More and more Americans are racking up credit card debt as they use these instruments to make daily purchases. This alarming trend is a boon for credit card companies who issue the cards; they are flush with profits. However, consumer action could portend problems for them and the card companies in the future.
Short-term credit actions could become long-term problems for the anemic economy and the financially precarious banks that underwrite the risky debt. The US consumer has had their disposable income eradicated as they have to spend more on higher prices for gas and food.
Food and gas are not optional luxury items but necessities. Even budget minded Americans arent able to properly save and allocate financial resources. Many Americans cant perform a proper monthly budget, as gas and food prices keep escalating month to month. They are extending their budgets using credit.
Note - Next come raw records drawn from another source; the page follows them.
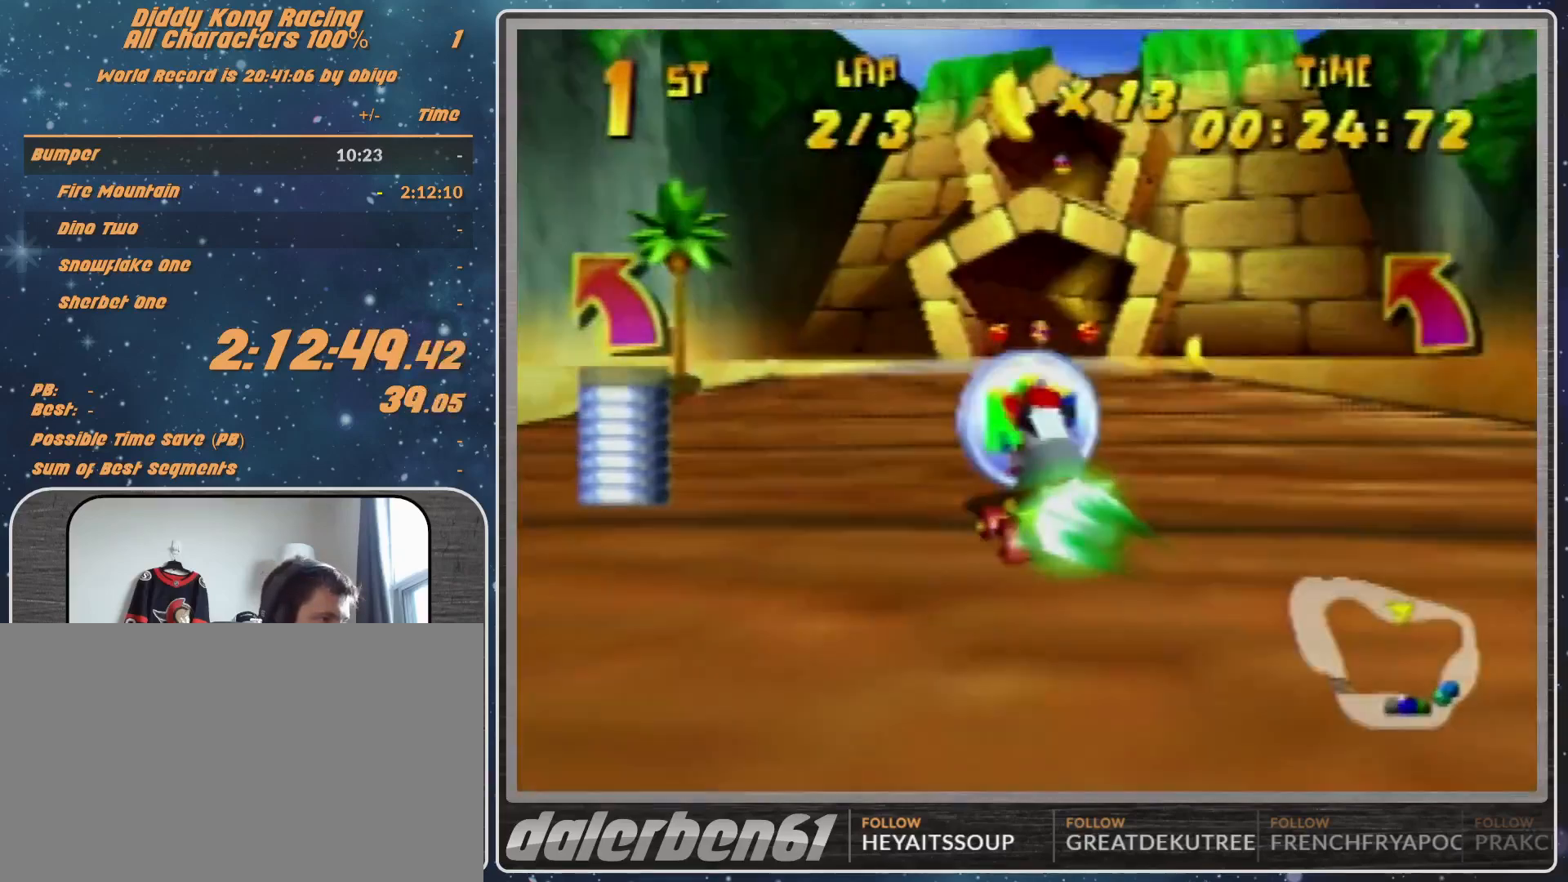
{"buttons": [], "left_stick": "right", "events": [[33, "left_stick", "center"], [100, "left_stick", "right"], [200, "A", "down"], [300, "A", "up"]]}
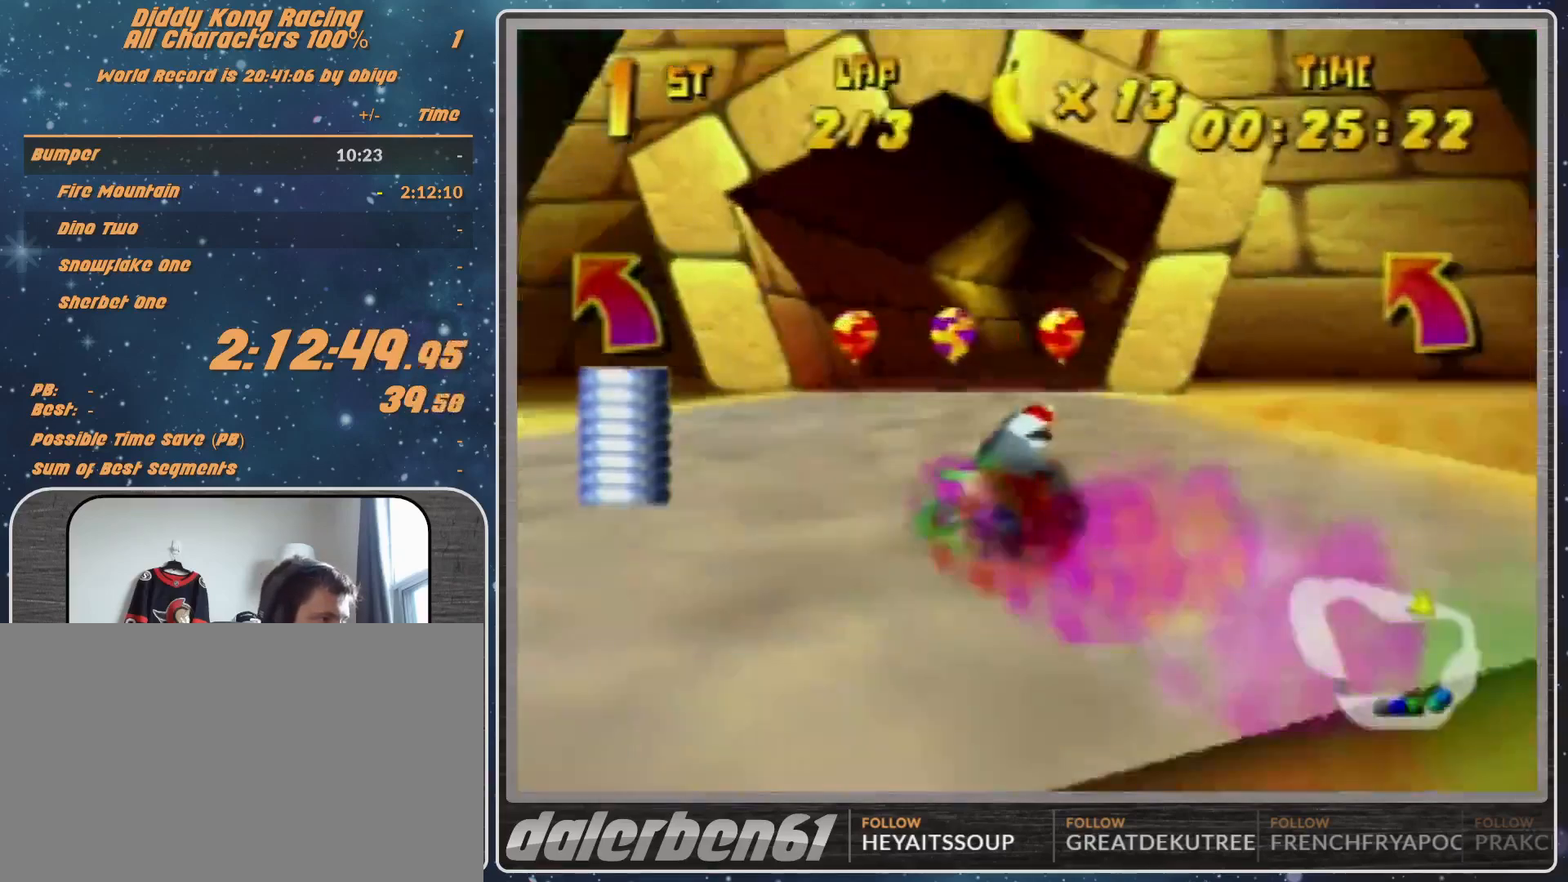
{"buttons": ["A", "R1"], "left_stick": "up-right", "events": [[33, "A", "down"], [100, "A", "up"], [133, "left_stick", "up-right"], [367, "R1", "down"], [500, "A", "down"]]}
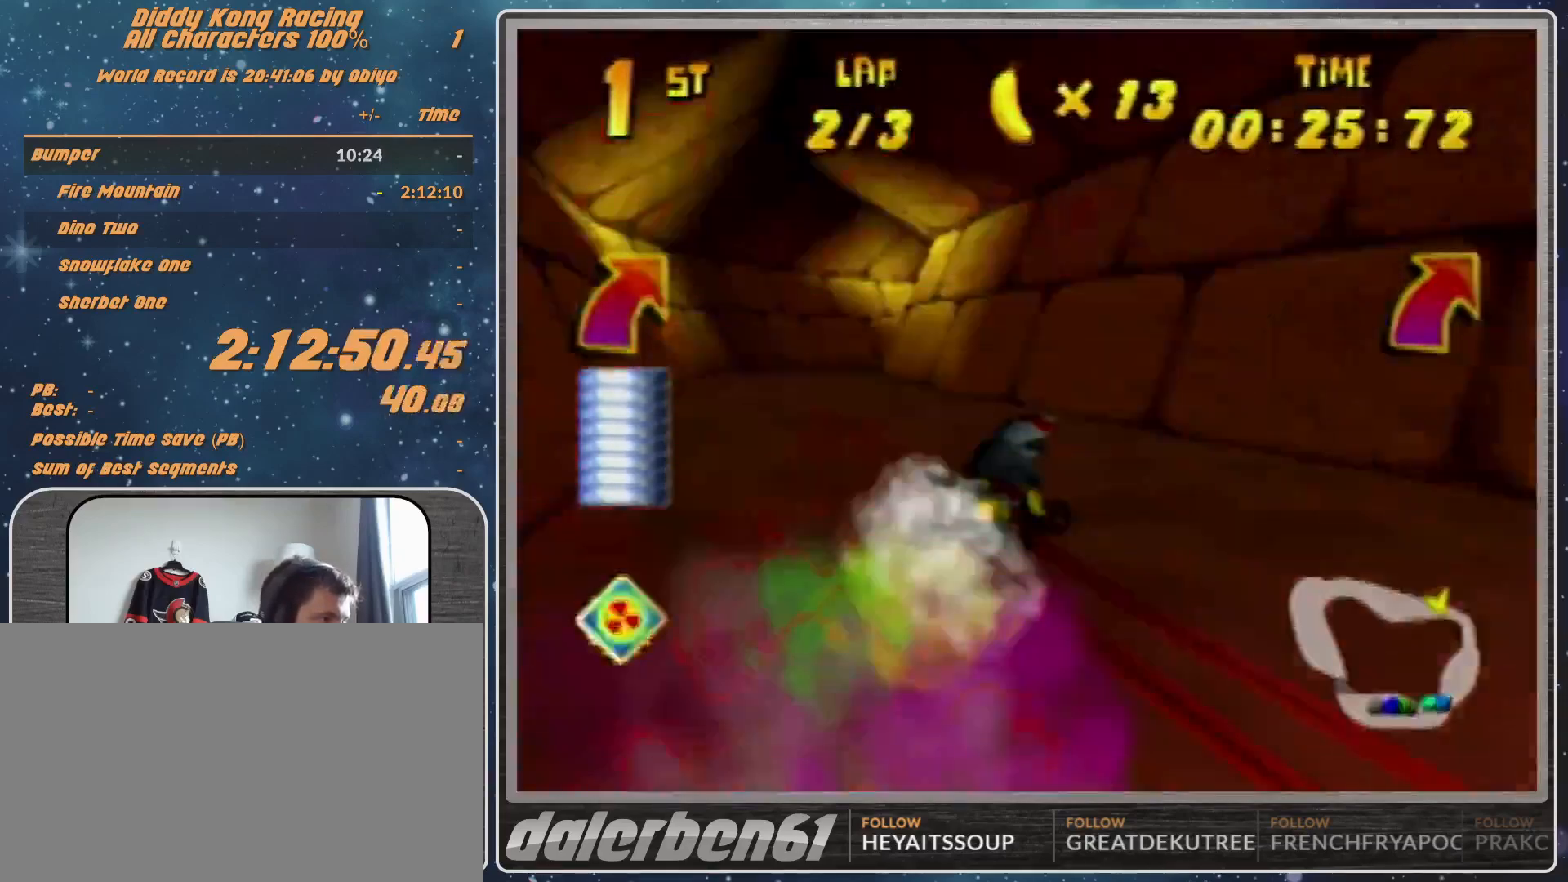
{"buttons": ["A", "R1"], "left_stick": "up-left", "events": [[33, "A", "up"], [100, "left_stick", "up-left"], [200, "A", "down"], [300, "A", "up"], [333, "A", "down"], [400, "A", "up"], [500, "A", "down"]]}
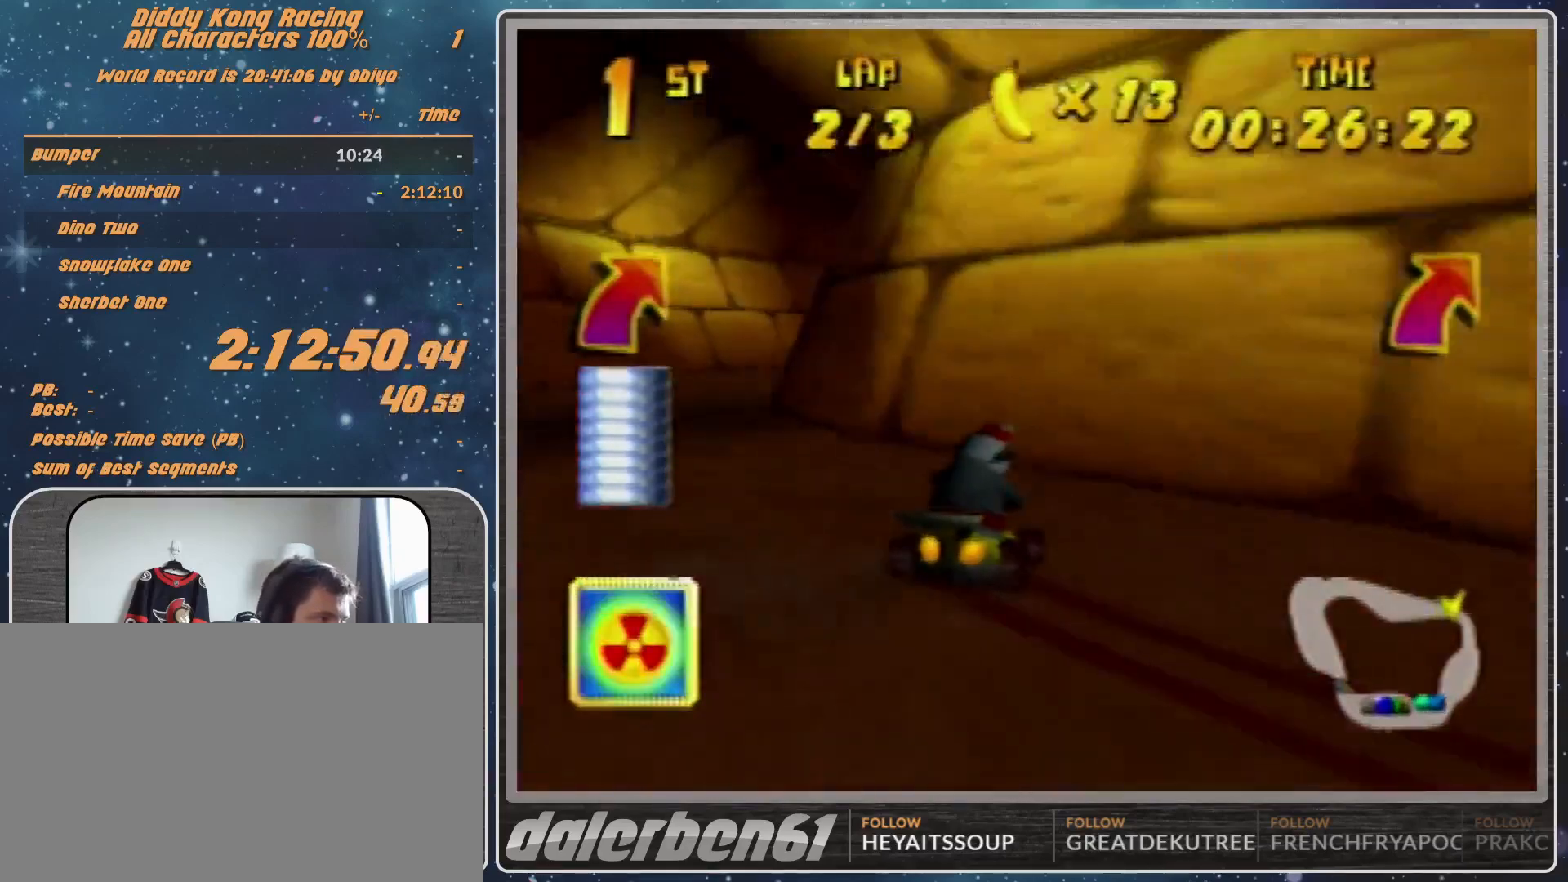
{"buttons": ["A", "R1"], "left_stick": "up-left", "events": [[67, "A", "up"], [67, "left_stick", "up-right"], [200, "A", "down"], [233, "A", "up"], [333, "A", "down"], [333, "left_stick", "up-left"], [400, "A", "up"], [500, "A", "down"]]}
Credit concerns have reached even the Federal Reserve, who is implementing new guidelines for credit companies. Recently, the Fed has been concerned about delinquencies hitting 4.86 percent and revolving credit debt rising by 7.9 percent to $957.2 billion in the first quarter of this year.
Unfortunately, as high-interest debt keeps accumulating, Americans will continue to slide deeper into debt. More debt consolidation, credit consolidation, debt counselors, and credit counseling services will be needed. These services are already aggressively sought out by consumers today; this will only increase over time.
Significant risk exists for people who are putting too much debt on credit cards thus further endangering their financial security. However, if the security of underwriting credit card debt is jeopardized, the economy will decline even further.
Currently, there is a credit crunch to which many financial institutions have already succumbed. Faced with rising foreclosures, loan delinquencies, and credit card debt, banks and other financial institutions have seen their profits evaporate; some are no longer in business.
Herein, financial institutional credit lenders across industries have limited their lending in order to lessen exposure to more risk. The credit crisis is a time bomb in the making, a crisis more severe than acknowledged by the government and the experts.